EXERCISE DIRECTIONS.
Check every line below for the word "grow" and show those that hold it.

DATASET EXCERPTS.
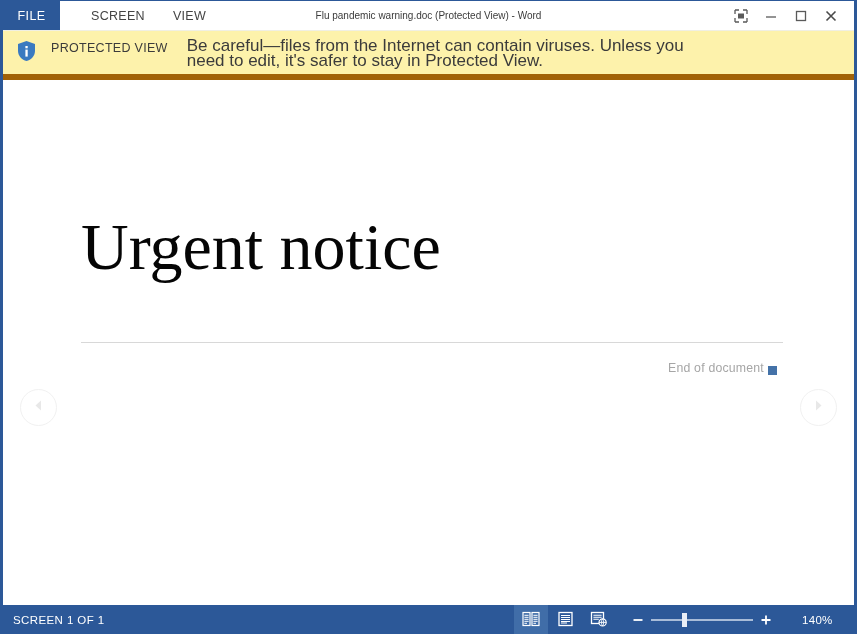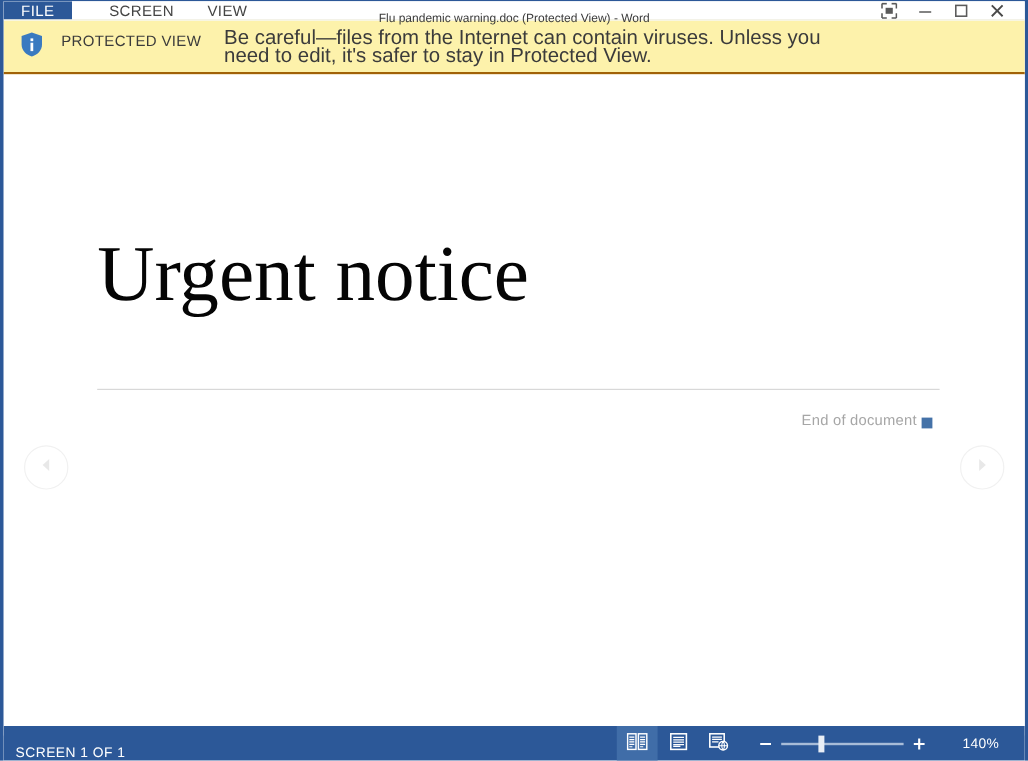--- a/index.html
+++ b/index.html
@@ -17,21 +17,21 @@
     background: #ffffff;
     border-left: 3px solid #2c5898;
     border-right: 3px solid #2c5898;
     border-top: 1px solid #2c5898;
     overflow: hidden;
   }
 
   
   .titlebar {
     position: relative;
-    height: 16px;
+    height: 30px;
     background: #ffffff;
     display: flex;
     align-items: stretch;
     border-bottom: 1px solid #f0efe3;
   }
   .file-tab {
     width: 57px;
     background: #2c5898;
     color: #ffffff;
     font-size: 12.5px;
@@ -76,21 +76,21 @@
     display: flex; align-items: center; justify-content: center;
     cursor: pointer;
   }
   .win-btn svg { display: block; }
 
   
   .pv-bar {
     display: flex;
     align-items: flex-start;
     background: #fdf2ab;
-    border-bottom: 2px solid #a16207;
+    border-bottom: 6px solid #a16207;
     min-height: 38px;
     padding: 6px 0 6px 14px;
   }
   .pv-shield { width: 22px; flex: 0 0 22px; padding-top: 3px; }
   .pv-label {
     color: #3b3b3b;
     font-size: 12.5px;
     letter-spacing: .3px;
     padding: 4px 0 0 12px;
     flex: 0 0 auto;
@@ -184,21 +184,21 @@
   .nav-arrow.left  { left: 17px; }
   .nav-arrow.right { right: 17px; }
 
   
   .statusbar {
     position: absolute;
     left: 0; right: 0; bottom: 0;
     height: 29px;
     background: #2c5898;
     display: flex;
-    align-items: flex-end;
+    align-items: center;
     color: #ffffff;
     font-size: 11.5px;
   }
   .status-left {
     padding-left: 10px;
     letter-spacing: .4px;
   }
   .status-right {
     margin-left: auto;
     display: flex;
==
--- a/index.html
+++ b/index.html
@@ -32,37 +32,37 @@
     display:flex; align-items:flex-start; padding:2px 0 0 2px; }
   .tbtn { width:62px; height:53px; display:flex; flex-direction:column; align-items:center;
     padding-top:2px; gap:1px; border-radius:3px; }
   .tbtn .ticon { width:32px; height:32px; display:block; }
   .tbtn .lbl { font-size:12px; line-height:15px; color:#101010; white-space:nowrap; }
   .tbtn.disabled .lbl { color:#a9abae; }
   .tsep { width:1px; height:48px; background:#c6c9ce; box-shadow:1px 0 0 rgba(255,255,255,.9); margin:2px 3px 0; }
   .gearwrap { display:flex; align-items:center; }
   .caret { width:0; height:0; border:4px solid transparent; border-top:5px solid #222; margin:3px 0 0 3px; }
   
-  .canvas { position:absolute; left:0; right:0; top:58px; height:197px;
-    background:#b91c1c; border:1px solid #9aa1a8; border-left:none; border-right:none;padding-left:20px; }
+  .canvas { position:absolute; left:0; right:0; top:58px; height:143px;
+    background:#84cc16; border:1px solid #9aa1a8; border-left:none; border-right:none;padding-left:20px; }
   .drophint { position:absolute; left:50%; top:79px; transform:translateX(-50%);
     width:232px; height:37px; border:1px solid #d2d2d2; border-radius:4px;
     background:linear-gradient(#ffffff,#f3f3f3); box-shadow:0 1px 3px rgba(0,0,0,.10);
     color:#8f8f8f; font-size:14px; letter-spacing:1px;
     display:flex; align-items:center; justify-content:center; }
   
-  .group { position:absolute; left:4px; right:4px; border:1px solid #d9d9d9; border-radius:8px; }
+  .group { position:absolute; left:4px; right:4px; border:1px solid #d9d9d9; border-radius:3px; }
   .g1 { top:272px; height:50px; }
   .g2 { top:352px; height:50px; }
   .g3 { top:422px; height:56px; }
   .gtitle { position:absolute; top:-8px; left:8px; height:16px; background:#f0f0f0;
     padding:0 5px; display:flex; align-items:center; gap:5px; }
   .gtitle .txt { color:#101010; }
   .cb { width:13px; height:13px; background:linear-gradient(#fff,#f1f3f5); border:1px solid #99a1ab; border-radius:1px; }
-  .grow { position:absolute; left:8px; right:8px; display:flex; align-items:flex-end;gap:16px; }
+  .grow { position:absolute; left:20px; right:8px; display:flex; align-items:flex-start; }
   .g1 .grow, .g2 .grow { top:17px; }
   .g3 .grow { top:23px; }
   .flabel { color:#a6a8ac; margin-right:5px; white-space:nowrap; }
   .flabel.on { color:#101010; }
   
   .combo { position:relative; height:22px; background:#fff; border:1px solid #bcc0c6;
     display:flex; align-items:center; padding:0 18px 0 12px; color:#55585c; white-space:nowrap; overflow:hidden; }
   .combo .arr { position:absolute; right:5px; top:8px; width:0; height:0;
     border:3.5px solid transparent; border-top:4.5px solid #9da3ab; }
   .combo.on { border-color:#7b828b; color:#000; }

TASK RESULT.
-  .grow { position:absolute; left:8px; right:8px; display:flex; align-items:flex-end;gap:16px; }
+  .grow { position:absolute; left:20px; right:8px; display:flex; align-items:flex-start; }
   .g1 .grow, .g2 .grow { top:17px; }
   .g3 .grow { top:23px; }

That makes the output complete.